WHAT TO PRODUCE: Produce a verbatim transcript of the entries below, excluding pictures.

[Stored dataset items]
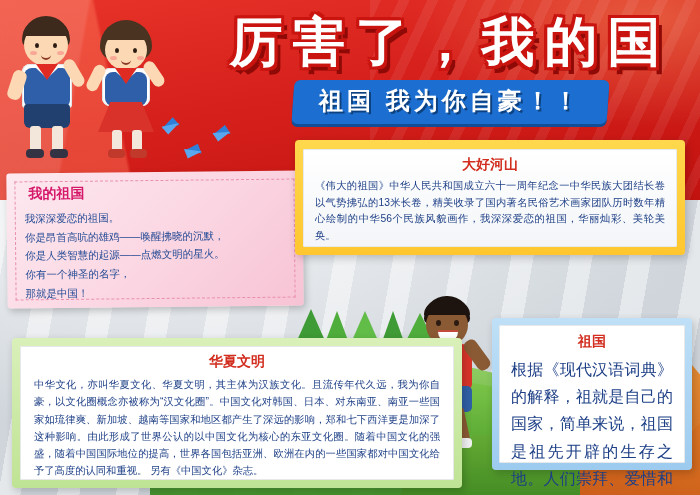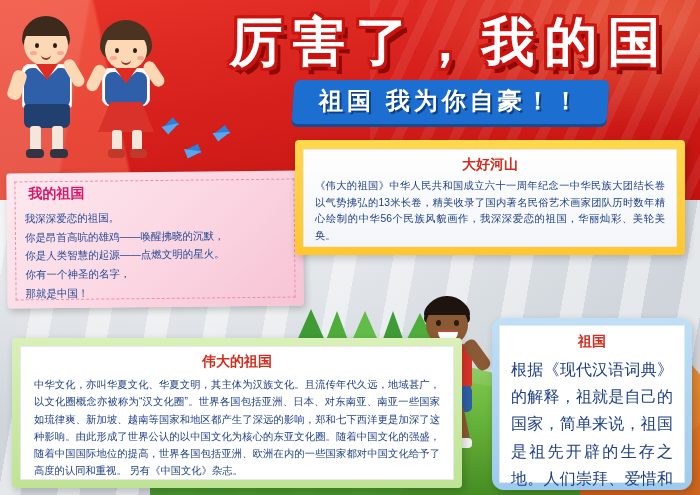--- a/index.html
+++ b/index.html
@@ -161,9 +161,9 @@
 
   
   #panel-zuguo{
-    left:492px;top:318px;width:200px;height:172px;
+    left:492px;top:318px;width:200px;height:152px;
     background:linear-gradient(180deg,#bfe0f7 0%,#9ccbef 100%);
-    border-radius:12px;
+    border-radius:4px;
     box-shadow:2px 3px 8px rgba(0,0,0,.2);
   }
   #panel-zuguo .sheet{

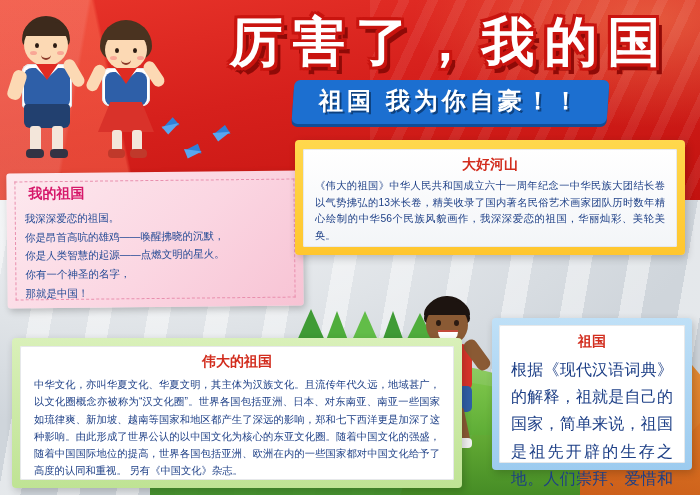--- a/index.html
+++ b/index.html
@@ -311,7 +311,7 @@
 
   <div class="panel" id="panel-culture">
     <div class="sheet">
-      <div class="hd">伟大的祖国</div>
+      <div class="hd">华夏文明</div>
       <div class="bodytext">中华文化，亦叫华夏文化、华夏文明，其主体为汉族文化。且流传年代久远，地域甚广，以文化圈概念亦被称为“汉文化圈”。世界各国包括亚洲、日本、对东南亚、南亚一些国家如琉律爽、新加坡、越南等国家和地区都产生了深远的影响，郑和七下西洋更是加深了这种影响。由此形成了世界公认的以中国文化为核心的东亚文化圈。随着中国文化的强盛，随着中国国际地位的提高，世界各国包括亚洲、欧洲在内的一些国家都对中国文化给予了高度的认同和重视。 另有《中国文化》杂志。</div>
     </div>
   </div>

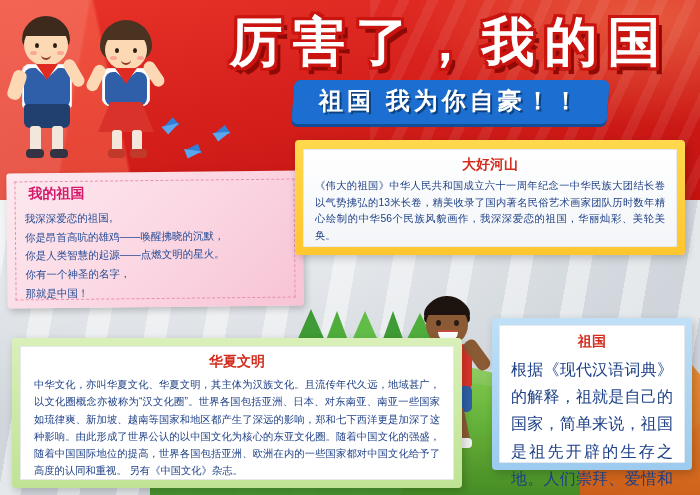--- a/index.html
+++ b/index.html
@@ -312,7 +312,7 @@
   <div class="panel" id="panel-culture">
     <div class="sheet">
       <div class="hd">华夏文明</div>
-      <div class="bodytext">中华文化，亦叫华夏文化、华夏文明，其主体为汉族文化。且流传年代久远，地域甚广，以文化圈概念亦被称为“汉文化圈”。世界各国包括亚洲、日本、对东南亚、南亚一些国家如琉律爽、新加坡、越南等国家和地区都产生了深远的影响，郑和七下西洋更是加深了这种影响。由此形成了世界公认的以中国文化为核心的东亚文化圈。随着中国文化的强盛，随着中国国际地位的提高，世界各国包括亚洲、欧洲在内的一些国家都对中国文化给予了高度的认同和重视。 另有《中国文化》杂志。</div>
+      <div class="bodytext">中华文化，亦叫华夏文化、华夏文明，其主体为汉族文化。且流传年代久远，我为你自豪，以文化圈概念亦被称为“汉文化圈”。中国文化对韩国、日本、对东南亚、南亚一些国家如琉律爽、新加坡、越南等国家和地区都产生了深远的影响，郑和七下西洋更是加深了这种影响。由此形成了世界公认的以中国文化为核心的东亚文化圈。随着中国文化的强盛，随着中国国际地位的提高，世界各国包括亚洲、欧洲在内的一些国家都对中国文化给予了高度的认同和重视。 另有《中国文化》杂志。</div>
     </div>
   </div>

ANSWER TO THE PROBLEM:
--- a/index.html
+++ b/index.html
@@ -161,9 +161,9 @@
 
   
   #panel-zuguo{
-    left:492px;top:318px;width:200px;height:172px;
+    left:492px;top:318px;width:200px;height:152px;
     background:linear-gradient(180deg,#bfe0f7 0%,#9ccbef 100%);
-    border-radius:12px;
+    border-radius:4px;
     box-shadow:2px 3px 8px rgba(0,0,0,.2);
   }
   #panel-zuguo .sheet{

--- a/index.html
+++ b/index.html
@@ -311,7 +311,7 @@
 
   <div class="panel" id="panel-culture">
     <div class="sheet">
-      <div class="hd">伟大的祖国</div>
+      <div class="hd">华夏文明</div>
       <div class="bodytext">中华文化，亦叫华夏文化、华夏文明，其主体为汉族文化。且流传年代久远，地域甚广，以文化圈概念亦被称为“汉文化圈”。世界各国包括亚洲、日本、对东南亚、南亚一些国家如琉律爽、新加坡、越南等国家和地区都产生了深远的影响，郑和七下西洋更是加深了这种影响。由此形成了世界公认的以中国文化为核心的东亚文化圈。随着中国文化的强盛，随着中国国际地位的提高，世界各国包括亚洲、欧洲在内的一些国家都对中国文化给予了高度的认同和重视。 另有《中国文化》杂志。</div>
     </div>
   </div>

--- a/index.html
+++ b/index.html
@@ -312,7 +312,7 @@
   <div class="panel" id="panel-culture">
     <div class="sheet">
       <div class="hd">华夏文明</div>
-      <div class="bodytext">中华文化，亦叫华夏文化、华夏文明，其主体为汉族文化。且流传年代久远，地域甚广，以文化圈概念亦被称为“汉文化圈”。世界各国包括亚洲、日本、对东南亚、南亚一些国家如琉律爽、新加坡、越南等国家和地区都产生了深远的影响，郑和七下西洋更是加深了这种影响。由此形成了世界公认的以中国文化为核心的东亚文化圈。随着中国文化的强盛，随着中国国际地位的提高，世界各国包括亚洲、欧洲在内的一些国家都对中国文化给予了高度的认同和重视。 另有《中国文化》杂志。</div>
+      <div class="bodytext">中华文化，亦叫华夏文化、华夏文明，其主体为汉族文化。且流传年代久远，我为你自豪，以文化圈概念亦被称为“汉文化圈”。中国文化对韩国、日本、对东南亚、南亚一些国家如琉律爽、新加坡、越南等国家和地区都产生了深远的影响，郑和七下西洋更是加深了这种影响。由此形成了世界公认的以中国文化为核心的东亚文化圈。随着中国文化的强盛，随着中国国际地位的提高，世界各国包括亚洲、欧洲在内的一些国家都对中国文化给予了高度的认同和重视。 另有《中国文化》杂志。</div>
     </div>
   </div>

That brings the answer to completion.